Can we use
fine tuned Sentence transformer model for fine tuning
- I have a Fine tuned Sentence transforme model which has pooling layers also.
- Now, I take this model and again fine tune on AutoModelForSequenceClassification() for binary classes.
I only get this warning:
Some weights of BertForSequenceClassification were not initialized from the model checkpoint at sent_tranf_model/ and are newly initialized: ['classifier.bias', 'classifier.weight']
You should probably TRAIN this model on a down-stream task to be able to use it for predictions and inference.
device = torch.device("cuda" if torch.cuda.is_available() else "cpu")
tokenizer = AutoTokenizer.from_pretrained("sent_tranf_model/")
NUM_LABELS = len(idx_to_label)
model = AutoModelForSequenceClassification.from_pretrained("ssent_tranf_model/",num_labels = NUM_LABELS)
Is it okay to do this?
I don’t believe you will get consistent and meaningful classification results with the randomly initialized parameters in the classifier layer as the warning message suggests. You can fine tune the model if you have labeled data but I wouldn’t expect a performance gain over BERT/RoBERTa fine-tuning. The advantage of using sentence transformers becomes apparent in the unsupervised setting.
If you want to solve a classification task with sentence transformers models, you can exploit similarity metrics between the embedding of the text to be classified and a representation embedding of each class. The question is to find those representation embeddings. Conventional unsupervised methods like clustering can be useful but you would need to map (maybe manually) the generated clusters to the classes you have. Using a more modern approach, you may describe the properties of the class with a prompt, get its embedding and treat it as the representation embedding.

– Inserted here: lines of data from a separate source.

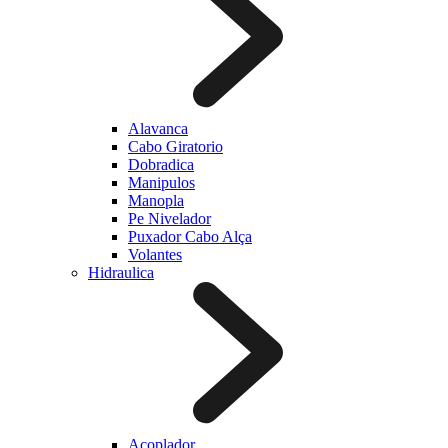
Alavanca
Cabo Giratorio
Dobradica
Manipulos
Manopla
Pe Nivelador
Puxador Cabo Alça
Volantes
Hidraulica
Acoplador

TL;DR if you directly use the model for inference after loading it with this, it would not generate meaningful classifications. You can fine-tune it after initializing it like this, but I wouldn’t expect a performance gain compared to BERT/RoBERTa fine-tuning. If you don’t have labeled data, you can use unsupervised learning to match sentence embeddings with class embeddings.

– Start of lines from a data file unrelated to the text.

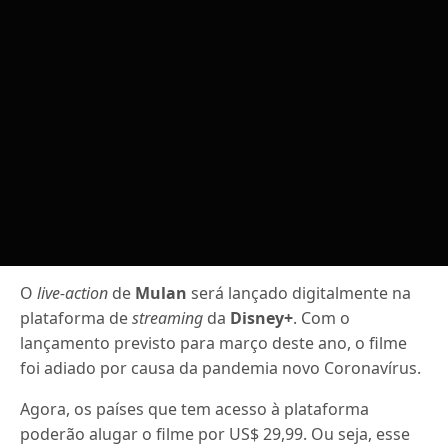
O
live-action
de
Mulan
será lançado digitalmente na
plataforma de
streaming
da
Disney+
. Com o
lançamento previsto para março deste ano, o filme
foi adiado por causa da pandemia novo Coronavírus.
Agora, os países que tem acesso à plataforma
poderão alugar o filme por US$ 29,99. Ou seja, esse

What if I fine-tune this for
10/15 epochs so the weights make substantial meaning with labelled data. Won’t it work in this case then?
Sure, if you fine-tune the model with your data, it would work for your task. As I said, I don’t see a substantial advantage over fine-tuning other models such as BERT/RoBERTa but it surely can provide such an advantage depending on the specifications of the downstream task. The problem is the random initialization of the classifier layers and fine-tuning should solve that.
As always, the performance of the fine-tuned model depends on the quality of the data and hyperparameters.
One advantage is model size reduction and fast model training. Agree?
Well, I don’t know which specific checkpoint you are referring to, but these two models have exactly the same number of parameters:
So, there isn’t a model size reduction but arguably, Sentence BERT model is trained further after the standard pretraining process which might result a better harnessing of general knowledge.